Huang not only flatters Trump, he is also an avowed China fan. He doesn’t care that President Xi Jinping is ruling the country in an increasingly authoritarian way. «Chinese statesmen are master builders. “They are engineers,” says Huang, and when it comes to AI, “they move quickly and the regulation is very, very weak.”
Silicon Valley was once a liberal stronghold and a reliable source of donations for Democrats. Meanwhile, the tech oligarchs are raining their dollar blessings on the MAGA Republicans. What’s more, they offer an active hand in supporting Trump in gaining cultural sovereignty over the USA.
Father and son Ellison are examples of this. Father Larry once founded the software company Oracle. He has now become the richest man in the world for a time. As he became richer, his worldview also changed. The former patron of the Democrats became an ally of Trump.
Meanwhile, son David wants to become a media tycoon. He has already managed to use his father’s money to acquire the media company Paramount and thereby gain control of the TV station CBS. Now he’s locked in a bidding war with Netflix for Warner Bros. If he emerges victorious, he will not only have an important film archive at his disposal, but also the say at CNN.
Larry Ellison, founder of Oracle.Image: keystone
The Ellisons are also involved in the future of TikTok. In other words, another conservative media colossus is emerging that does not need to shy away from comparison with the Murdoch empire. Trump is well on his way to transforming the American media world into a right-wing populist propaganda machine following the example of Hungary.
Like Hungarian Prime Minister Viktor Orbán, Trump also rewards his people royally. Open corruption is now commonplace in Washington. Cryptos play an important role in this. With the stablecoins, their role is to be expanded enormously.
Stablecoins are a type of private dollar. With the Genius Act, a law that requires these private dollars to be backed by liquid assets, there is regulation of the stablecoin, but it is very light. So easy that the Bank for International Settlements, the central bank of central banks, warns that stablecoins would not meet three important conditions of a currency, namely “uniqueness, elasticity and integrity”.
Stablecoins not only open up another field for Trump’s personal enrichment, he also wants to use them to rehabilitate American public finances. Because they have to be covered by liquid assets, the US President hopes that demand for American government bonds will skyrocket and that interest rates on these bonds will also plummet.

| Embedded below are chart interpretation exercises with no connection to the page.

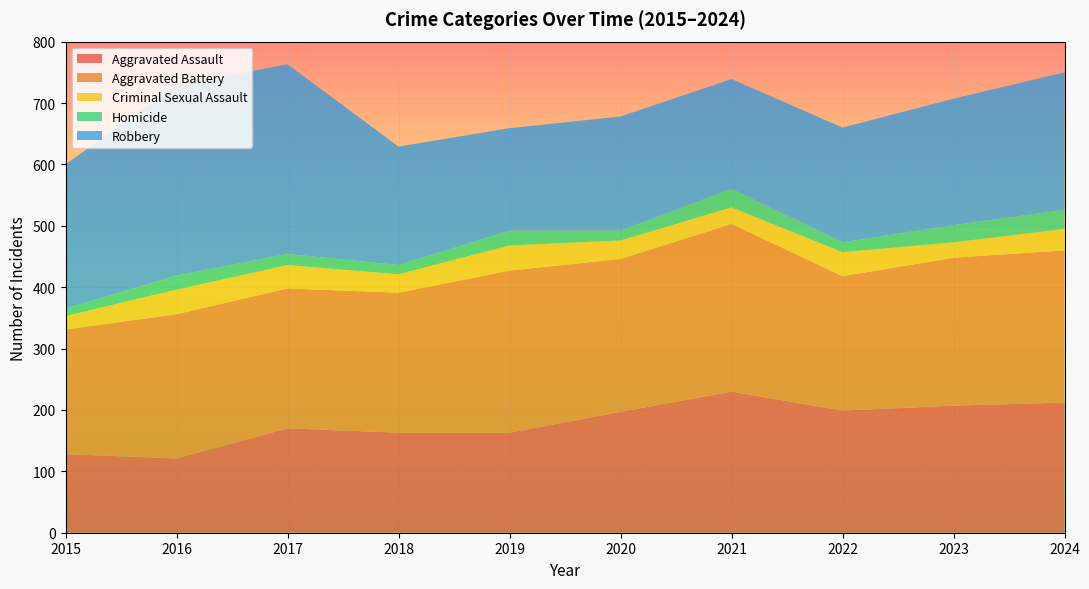

Reading left to right, what are all the values shown in this chart?

Aggravated Assault: 128	121	170	163	163	197	230	199	207	212
Aggravated Battery: 203	235	228	228	264	249	273	219	241	248
Criminal Sexual Assault: 22	40	38	30	41	30	27	39	25	35
Homicide: 12	23	18	15	24	16	30	16	28	31
Robbery: 235	310	309	193	167	186	179	187	206	224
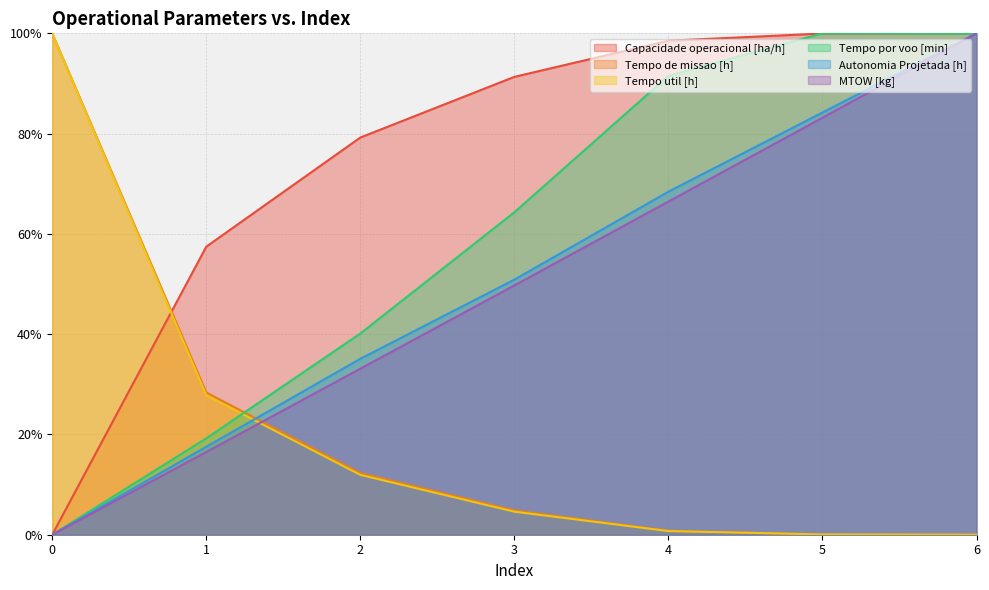

Between 2 and 5, which series saw the biggest shift?

Tempo por voo [min]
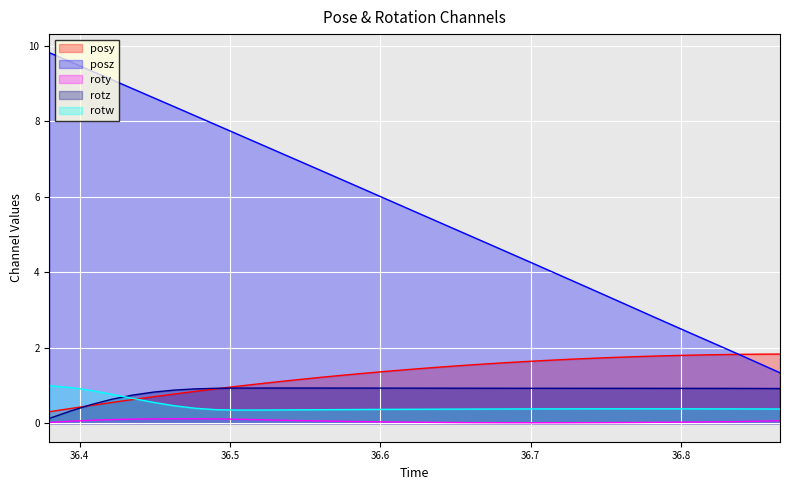

List the series in order of their peak value, lowest first.

roty, rotz, rotw, posy, posz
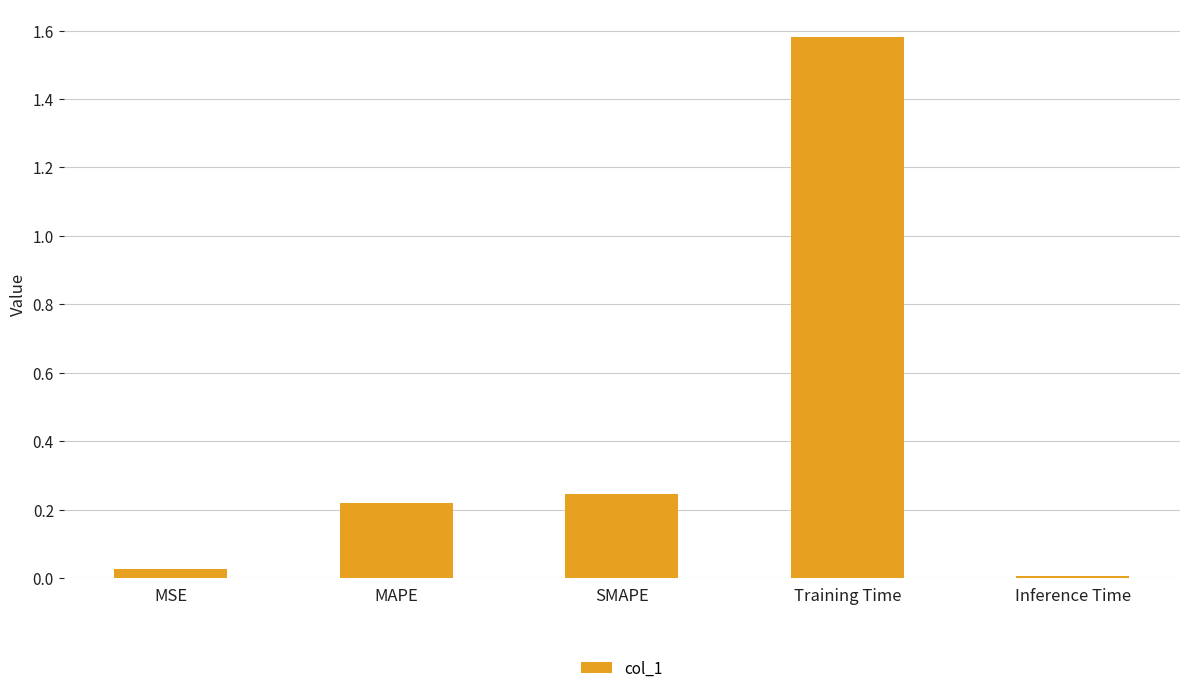

At which label is the value closest to 0?

Inference Time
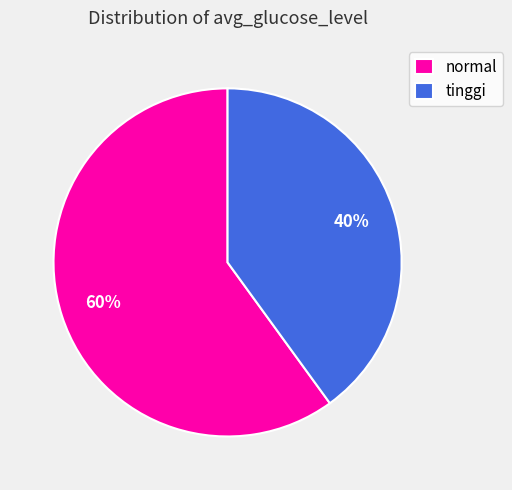

Combined, do tinggi and normal account for over 50%?

Yes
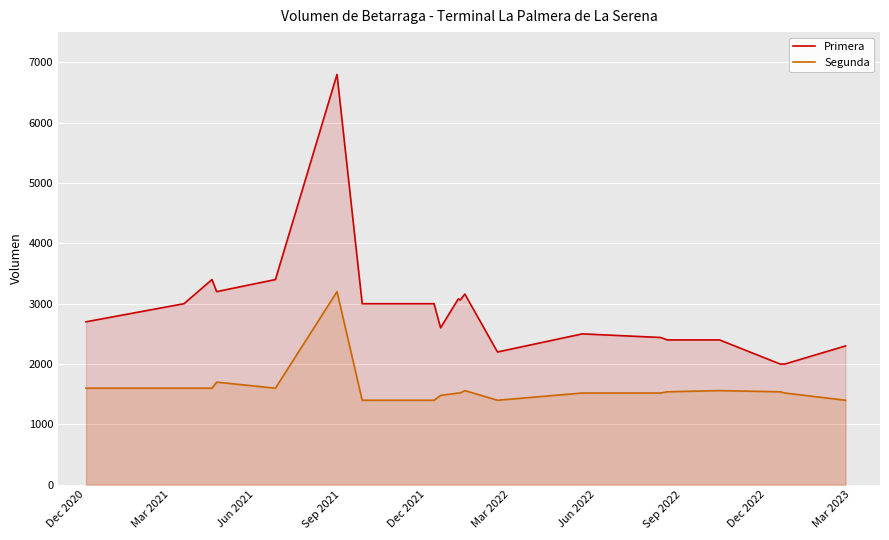

True or false: Segunda and Primera cross at least once.

False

Martin Wolf (far right) at the Wef.Image: keystone
Traditional economists are suspicious of this financial mumbo jumbo. Martin Wolf states in the “Financial Times”: “The USA needs that. But a system. But a system that makes fraudulent promises of stability, facilitates irresponsible fiscal policy and opens the door to crime and corruption is not what the world needs. We should resist.”
Conclusion: Unfortunately, the warnings about an American digital narco-state are by no means exaggerated. Let’s dress warmly, because this country doesn’t like Europe at all.